-- Extracted data follows --

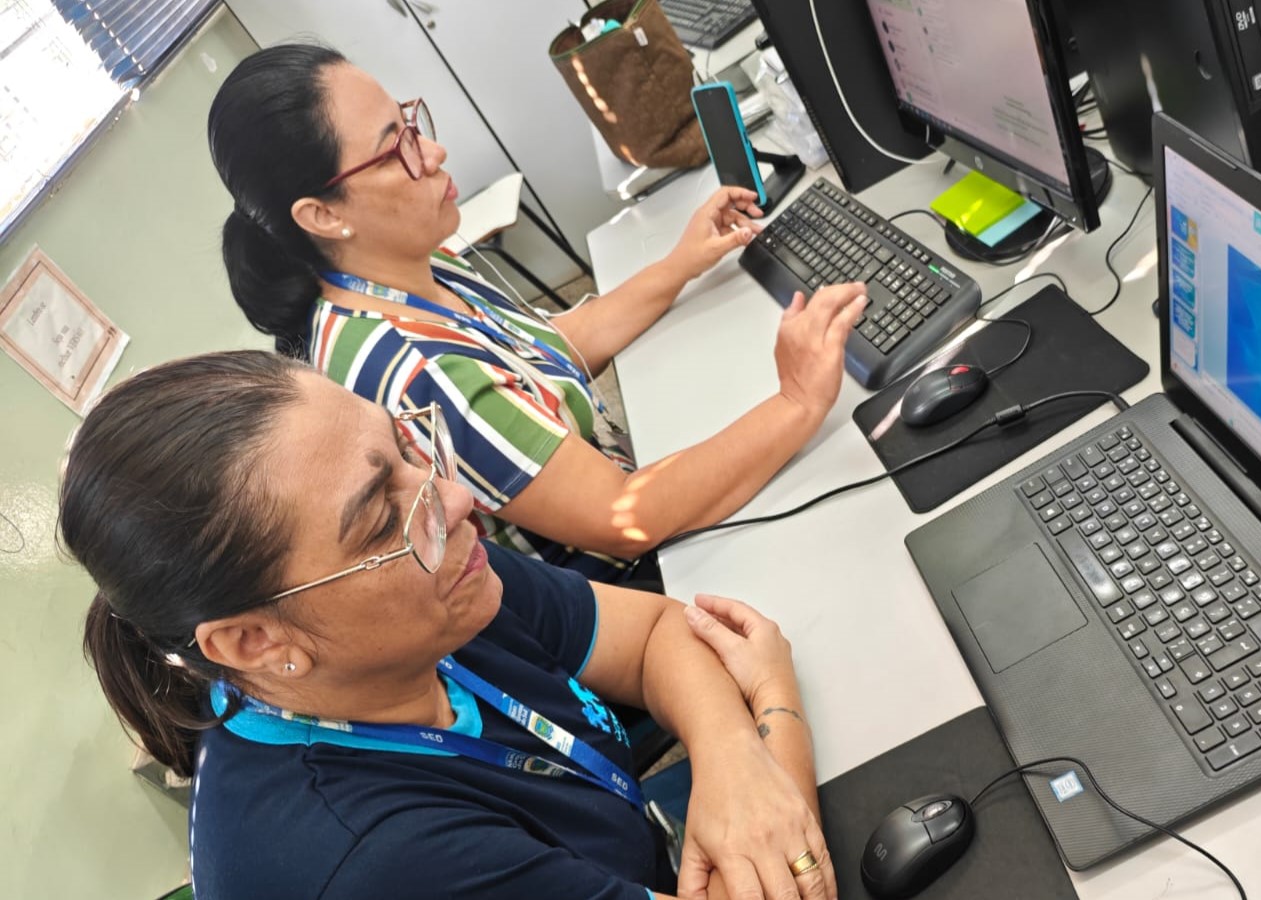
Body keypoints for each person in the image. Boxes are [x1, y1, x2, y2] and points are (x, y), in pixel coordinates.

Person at [65, 350, 838, 900]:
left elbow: (654, 637)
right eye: (379, 517)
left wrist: (734, 757)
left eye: (405, 448)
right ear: (255, 641)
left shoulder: (428, 576)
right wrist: (773, 701)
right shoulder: (370, 859)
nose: (456, 500)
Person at [208, 44, 868, 581]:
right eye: (395, 148)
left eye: (411, 124)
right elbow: (624, 517)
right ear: (323, 215)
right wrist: (796, 402)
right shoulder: (412, 370)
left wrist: (681, 262)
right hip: (640, 584)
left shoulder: (403, 266)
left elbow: (542, 350)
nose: (432, 153)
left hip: (632, 501)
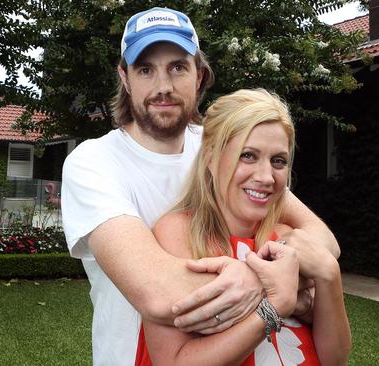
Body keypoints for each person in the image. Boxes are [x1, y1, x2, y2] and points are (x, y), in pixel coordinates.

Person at [61, 7, 340, 365]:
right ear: (125, 78)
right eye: (145, 69)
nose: (163, 87)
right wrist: (280, 287)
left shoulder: (224, 148)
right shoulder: (94, 162)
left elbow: (322, 241)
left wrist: (293, 268)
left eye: (178, 67)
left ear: (200, 75)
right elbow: (159, 293)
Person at [140, 89, 351, 365]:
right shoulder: (178, 233)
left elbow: (335, 360)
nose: (266, 177)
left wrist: (328, 274)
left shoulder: (289, 238)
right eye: (248, 155)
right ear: (211, 159)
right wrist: (274, 307)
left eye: (278, 161)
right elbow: (173, 361)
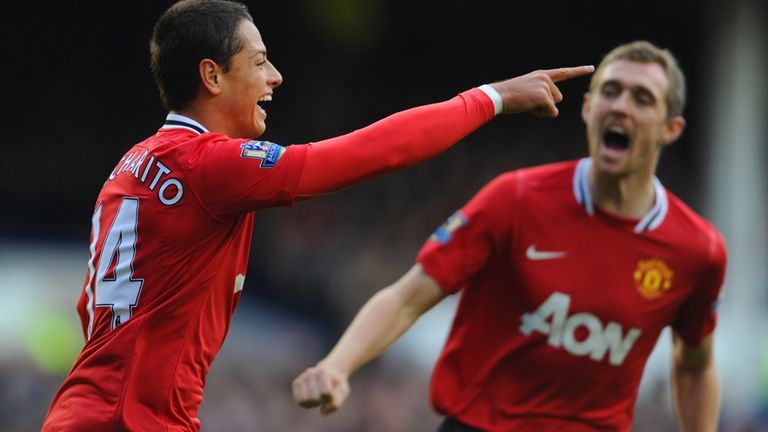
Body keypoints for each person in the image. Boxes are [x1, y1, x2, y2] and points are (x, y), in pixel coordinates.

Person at [40, 0, 593, 430]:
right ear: (212, 76)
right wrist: (489, 98)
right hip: (133, 421)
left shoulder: (130, 167)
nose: (275, 76)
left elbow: (92, 304)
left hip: (82, 412)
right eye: (259, 62)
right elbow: (370, 153)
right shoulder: (207, 164)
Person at [293, 40, 726, 432]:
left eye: (642, 98)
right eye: (610, 93)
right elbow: (409, 296)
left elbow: (694, 365)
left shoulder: (697, 250)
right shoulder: (516, 199)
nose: (621, 107)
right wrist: (338, 365)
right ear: (588, 108)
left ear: (670, 128)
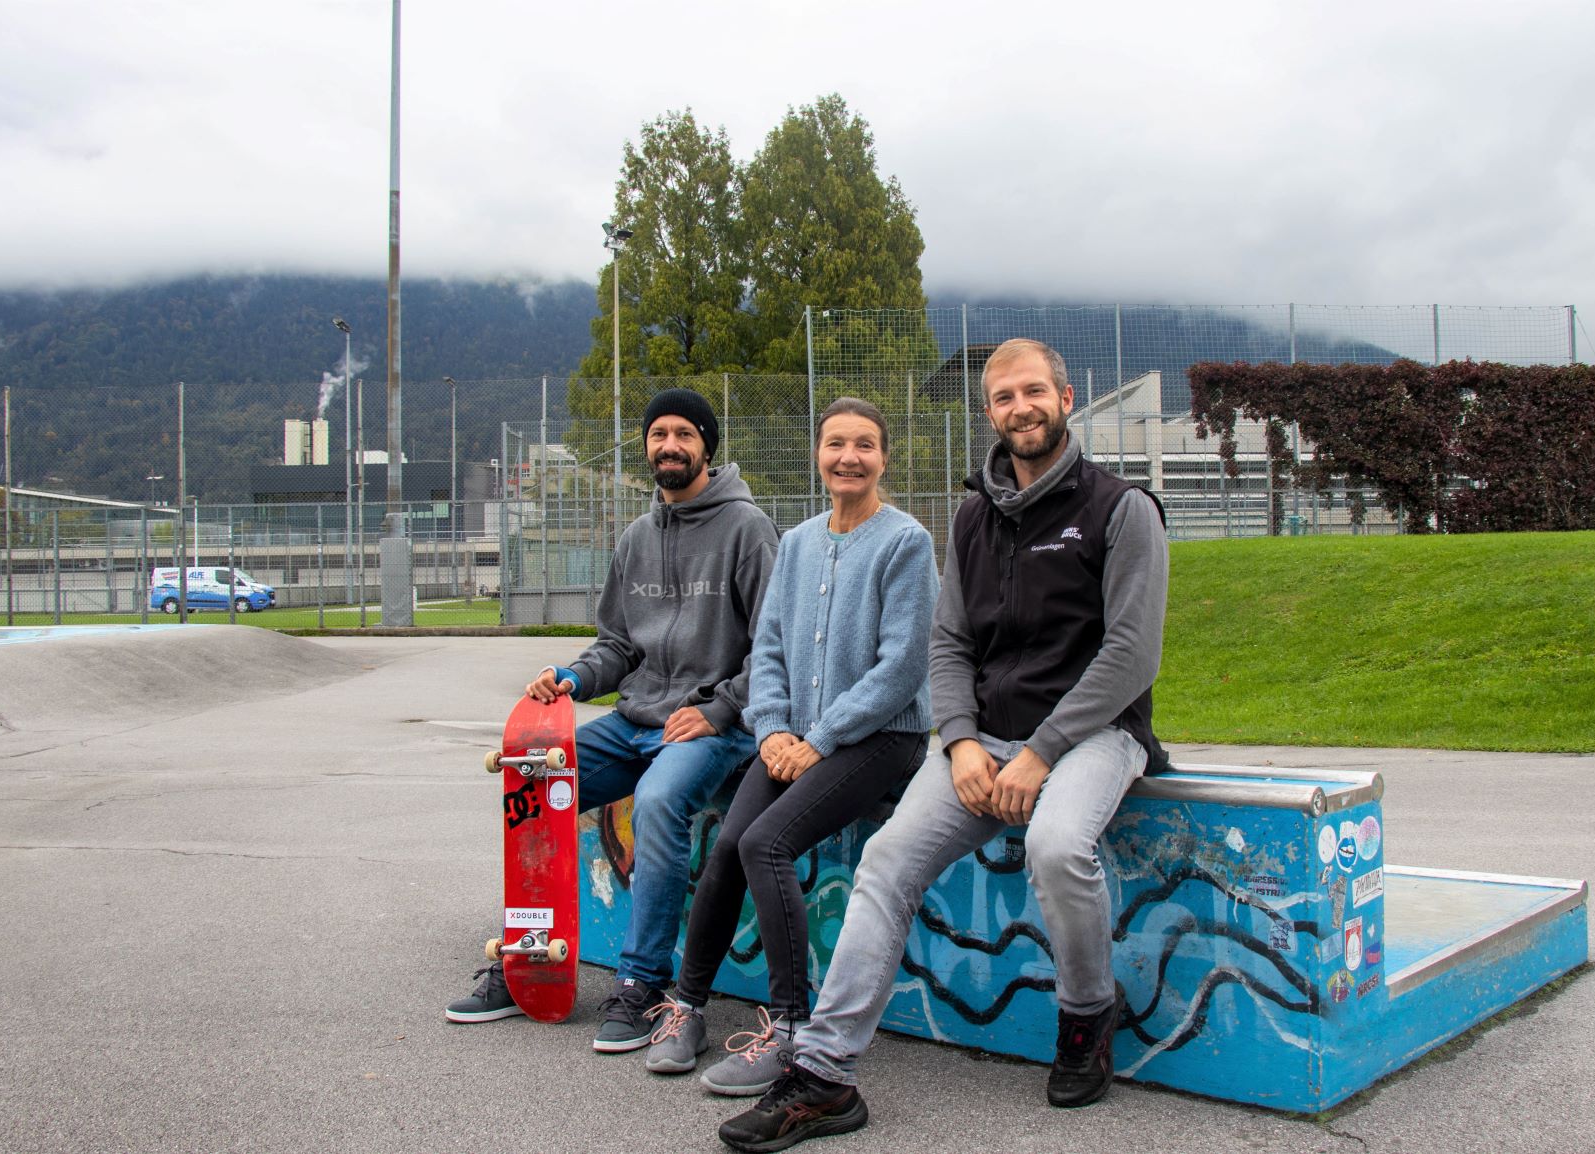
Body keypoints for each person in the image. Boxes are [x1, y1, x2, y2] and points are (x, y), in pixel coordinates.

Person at [719, 339, 1169, 1151]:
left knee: (1059, 846)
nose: (1020, 407)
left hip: (1096, 733)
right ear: (989, 411)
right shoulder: (972, 516)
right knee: (885, 865)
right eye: (1003, 397)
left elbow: (1132, 655)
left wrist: (1040, 752)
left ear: (1066, 398)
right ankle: (823, 1077)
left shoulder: (1121, 508)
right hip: (982, 738)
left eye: (1034, 391)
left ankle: (1087, 1014)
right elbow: (950, 644)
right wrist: (961, 741)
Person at [445, 388, 778, 1054]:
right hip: (635, 719)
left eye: (685, 434)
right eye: (659, 435)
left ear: (707, 446)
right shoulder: (637, 537)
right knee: (534, 783)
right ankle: (526, 957)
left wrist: (716, 710)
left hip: (714, 726)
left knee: (657, 802)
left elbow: (774, 648)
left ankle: (643, 983)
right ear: (647, 447)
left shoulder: (748, 530)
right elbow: (618, 646)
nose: (670, 446)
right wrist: (570, 679)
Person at [641, 397, 938, 1098]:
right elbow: (767, 646)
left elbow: (901, 668)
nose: (849, 457)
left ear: (883, 458)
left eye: (865, 445)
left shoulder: (905, 542)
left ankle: (791, 1029)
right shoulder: (799, 541)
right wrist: (772, 728)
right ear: (818, 453)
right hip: (793, 738)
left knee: (764, 844)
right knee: (727, 844)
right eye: (836, 443)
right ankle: (685, 1007)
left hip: (881, 739)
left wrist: (820, 739)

-- Extracted data concluded --

• [Task prompt]: Could you repeat exactly the lines in the listing above from the one with "left elbow: (1132, 655)" down to the one with "right ear: (818, 453)"? Include both of those lines.

• [Answer below]:
left elbow: (1132, 655)
left wrist: (1040, 752)
left ear: (1066, 398)
right ankle: (823, 1077)
left shoulder: (1121, 508)
right hip: (982, 738)
left eye: (1034, 391)
left ankle: (1087, 1014)
right elbow: (950, 644)
right wrist: (961, 741)
Person at [445, 388, 778, 1054]:
right hip: (635, 719)
left eye: (685, 434)
right eye: (659, 435)
left ear: (707, 446)
right shoulder: (637, 537)
right knee: (534, 783)
right ankle: (526, 957)
left wrist: (716, 710)
left hip: (714, 726)
left knee: (657, 802)
left elbow: (774, 648)
left ankle: (643, 983)
right ear: (647, 447)
left shoulder: (748, 530)
right elbow: (618, 646)
nose: (670, 446)
right wrist: (570, 679)
Person at [641, 397, 938, 1098]:
right elbow: (767, 646)
left elbow: (901, 668)
nose: (849, 457)
left ear: (883, 458)
left eye: (865, 445)
left shoulder: (905, 542)
left ankle: (791, 1029)
right shoulder: (799, 541)
right wrist: (772, 728)
right ear: (818, 453)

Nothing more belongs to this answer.